→ Aufgabenstellung:
(A) Wiederhole aus dem Text über Urteil und Schluss wörtlich den Abschnitt, der mit den Worten „deren Kriterien (im“ beginnt und mit „Differenzierungen verstanden hat.“ endet.
(B) Gib die Zeilen, die auf den Text folgen, vom Anfang bis einschließlich der Zeile mit „assignVariable(context, id +“ als Markdown-Tabelle mit den Spalten „Nummer“ und „Inhalt“ aus. Leerzeilen lässt du dabei weg.

Die Allgemeinheit oder Gemeinsamkeit des Ur-Teilens, der ursprünglichen
Bewertung der Angemessenheit einer Strukturgleichheit oder Analogie, setzt Urteilskraft,
und das heißt insbesondere: allerlei an Bildung und inhaltlichem Vorwissen
voraus. Im Unterschied zum Urteil sind in einer bloß konstativen
und / oder bloß informativen Aussage gemeinsame Unterscheidungen bzw.
deren Kriterien (im projektiven Gebrauch) längst als klar unterstellt.
Qualitatives Urteil:
Qualitative Urteile sind einzelne Anwendungen von prädikativen
Unterscheidungen, vorzugsweise in konkreten Wahrnehmungssituationen. Ihre
Richtigkeit besteht ausschließlich darin, dass sie zu gemeinsamen
Unterscheidungen führen. Von Wahrheit ist hier deswegen noch nicht die Rede,
weil jeder, der etwas, was z. B. rot ist, "blau" nennt, an unserer
Differenzierungspraxis noch gar nicht teilnimmt, sie noch gar nicht versteht
- was an allerlei liegen kann, z. B. an seiner mangelhaften Ausbildung oder
an physiologischen Defekten. Anders gesagt: da der unmittelbare Konsens das
einzige Kriterium der Richtigkeit qualitativer Urteile ist, kann man mit
ihrer Äußerung nichts Inhaltliches sagen, sondern nur zeigen, dass
man die Differenzierungen verstanden hat.
Schluss:
Jeder Schluss zeigt die 'Einheit des Begriffs und des Urteils', schließt
also das, was aus artikulationstechnischen Gründen in Teile und Momente der
Darstellung getrennt wurde, wieder zu einem Ganzen zusammen. Gezeigt wird in
einem Schluss, dass eine begriffliche Klassifizierung zu Recht erfolgt
ist, dass ein Urteil richtig ist. Oft geschieht dies durch eine Zerlegung des
Urteils in eine Folge von Urteilen, bei denen die Übereinstimmung mit
formalen oder inhaltlichen Kriterien schrittweise einleuchten. Schließen ist
so auch expliziter Nachvollzug von Gebrauchsregeln. Der einfachste Fall ist
der des formalen Schließens, der Befolgung schematischer Regeln der
Figurenumformung, etwa der Syllogistik: Der qualitative Schluss. Wichtiger
ist das nicht schematisch vorgeprägte analytische, induktive, epagogische
und analoge Begründen von Theorien und dann auch die synthetische Anwendung
von Theorien oder Modellen zur Darstellung der Welt.

→ Aufgelistete Einträge:

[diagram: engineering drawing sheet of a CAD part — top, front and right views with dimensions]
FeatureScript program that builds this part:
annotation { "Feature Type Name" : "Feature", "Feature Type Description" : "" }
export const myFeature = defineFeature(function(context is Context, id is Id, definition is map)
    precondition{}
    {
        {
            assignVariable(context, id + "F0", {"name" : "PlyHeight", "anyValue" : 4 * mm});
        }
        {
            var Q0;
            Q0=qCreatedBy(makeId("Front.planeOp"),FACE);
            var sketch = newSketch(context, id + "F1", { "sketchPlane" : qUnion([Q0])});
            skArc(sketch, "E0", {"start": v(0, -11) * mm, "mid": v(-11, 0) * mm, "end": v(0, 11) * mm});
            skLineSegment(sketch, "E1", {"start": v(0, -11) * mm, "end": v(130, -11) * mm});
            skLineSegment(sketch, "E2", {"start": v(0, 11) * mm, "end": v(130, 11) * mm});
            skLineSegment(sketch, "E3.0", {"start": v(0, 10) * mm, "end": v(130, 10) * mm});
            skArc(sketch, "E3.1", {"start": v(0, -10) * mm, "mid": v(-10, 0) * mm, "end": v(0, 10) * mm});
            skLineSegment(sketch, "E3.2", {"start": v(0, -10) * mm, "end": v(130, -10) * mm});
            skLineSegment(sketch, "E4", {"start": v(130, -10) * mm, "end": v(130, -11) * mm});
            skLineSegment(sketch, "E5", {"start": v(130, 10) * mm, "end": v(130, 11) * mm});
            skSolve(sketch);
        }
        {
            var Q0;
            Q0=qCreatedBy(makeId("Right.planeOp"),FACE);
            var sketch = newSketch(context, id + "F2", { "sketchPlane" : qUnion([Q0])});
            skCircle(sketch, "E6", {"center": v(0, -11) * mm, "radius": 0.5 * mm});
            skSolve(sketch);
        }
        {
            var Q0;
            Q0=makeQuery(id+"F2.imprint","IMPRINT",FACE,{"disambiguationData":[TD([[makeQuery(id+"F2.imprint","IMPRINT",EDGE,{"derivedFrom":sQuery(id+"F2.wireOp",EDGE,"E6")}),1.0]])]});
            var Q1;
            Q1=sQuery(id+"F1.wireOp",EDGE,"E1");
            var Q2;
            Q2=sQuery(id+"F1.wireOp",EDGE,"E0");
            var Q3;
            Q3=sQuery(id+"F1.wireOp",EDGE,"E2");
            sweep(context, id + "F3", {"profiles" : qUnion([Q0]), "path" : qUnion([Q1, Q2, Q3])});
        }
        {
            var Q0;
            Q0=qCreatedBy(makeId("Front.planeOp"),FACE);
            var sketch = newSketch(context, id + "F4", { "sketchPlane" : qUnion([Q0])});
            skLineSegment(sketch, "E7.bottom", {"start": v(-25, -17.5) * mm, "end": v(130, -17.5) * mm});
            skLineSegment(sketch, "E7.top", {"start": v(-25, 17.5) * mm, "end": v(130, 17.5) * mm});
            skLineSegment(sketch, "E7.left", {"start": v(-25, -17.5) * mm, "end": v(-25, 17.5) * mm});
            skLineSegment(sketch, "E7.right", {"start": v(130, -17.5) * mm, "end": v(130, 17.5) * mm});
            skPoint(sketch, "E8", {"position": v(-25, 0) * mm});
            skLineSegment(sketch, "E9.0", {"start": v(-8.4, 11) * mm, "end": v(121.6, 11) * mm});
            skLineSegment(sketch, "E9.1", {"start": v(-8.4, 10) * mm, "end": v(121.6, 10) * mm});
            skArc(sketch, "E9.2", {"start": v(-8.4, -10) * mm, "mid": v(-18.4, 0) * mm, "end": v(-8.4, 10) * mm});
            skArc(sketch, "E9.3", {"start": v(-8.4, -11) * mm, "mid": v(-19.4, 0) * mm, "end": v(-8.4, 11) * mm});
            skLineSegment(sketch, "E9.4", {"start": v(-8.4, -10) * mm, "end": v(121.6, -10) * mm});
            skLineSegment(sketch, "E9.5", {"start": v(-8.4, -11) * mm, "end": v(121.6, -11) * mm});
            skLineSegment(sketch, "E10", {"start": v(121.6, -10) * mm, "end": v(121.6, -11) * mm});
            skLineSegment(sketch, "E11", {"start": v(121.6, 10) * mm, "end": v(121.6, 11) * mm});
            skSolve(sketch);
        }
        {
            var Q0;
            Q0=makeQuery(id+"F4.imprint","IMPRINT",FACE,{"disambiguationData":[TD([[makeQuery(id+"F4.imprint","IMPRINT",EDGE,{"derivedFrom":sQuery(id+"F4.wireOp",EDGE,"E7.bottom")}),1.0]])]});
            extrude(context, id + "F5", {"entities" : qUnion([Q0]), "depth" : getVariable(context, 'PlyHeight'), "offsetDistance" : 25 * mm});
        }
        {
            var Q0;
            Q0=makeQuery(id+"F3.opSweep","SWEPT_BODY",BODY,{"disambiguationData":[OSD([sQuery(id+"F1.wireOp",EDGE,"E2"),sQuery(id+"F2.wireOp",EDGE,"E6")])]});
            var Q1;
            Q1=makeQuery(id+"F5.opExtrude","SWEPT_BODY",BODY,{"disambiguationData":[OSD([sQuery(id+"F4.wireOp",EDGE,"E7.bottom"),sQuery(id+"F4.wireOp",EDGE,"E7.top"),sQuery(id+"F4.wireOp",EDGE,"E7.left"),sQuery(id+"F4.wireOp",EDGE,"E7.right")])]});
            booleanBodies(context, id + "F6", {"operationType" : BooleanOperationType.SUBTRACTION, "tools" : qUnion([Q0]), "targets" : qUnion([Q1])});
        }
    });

→ Die Antworten:
(A)
deren Kriterien (im projektiven Gebrauch) längst als klar unterstellt.
Qualitatives Urteil:
Qualitative Urteile sind einzelne Anwendungen von prädikativen
Unterscheidungen, vorzugsweise in konkreten Wahrnehmungssituationen. Ihre
Richtigkeit besteht ausschließlich darin, dass sie zu gemeinsamen
Unterscheidungen führen. Von Wahrheit ist hier deswegen noch nicht die Rede,
weil jeder, der etwas, was z. B. rot ist, "blau" nennt, an unserer
Differenzierungspraxis noch gar nicht teilnimmt, sie noch gar nicht versteht
- was an allerlei liegen kann, z. B. an seiner mangelhaften Ausbildung oder
an physiologischen Defekten. Anders gesagt: da der unmittelbare Konsens das
einzige Kriterium der Richtigkeit qualitativer Urteile ist, kann man mit
ihrer Äußerung nichts Inhaltliches sagen, sondern nur zeigen, dass
man die Differenzierungen verstanden hat.

(B)
| Nummer | Inhalt |
|---|---|
| 1 | [diagram: engineering drawing sheet of a CAD part — top, front and right views with dimensions] |
| 2 | FeatureScript program that builds this part: |
| 3 | annotation { "Feature Type Name" : "Feature", "Feature Type Description" : "" } |
| 4 | export const myFeature = defineFeature(function(context is Context, id is Id, definition is map) |
| 5 |     precondition{} |
| 6 |     { |
| 7 |         { |
| 8 |             assignVariable(context, id + "F0", {"name" : "PlyHeight", "anyValue" : 4 * mm}); |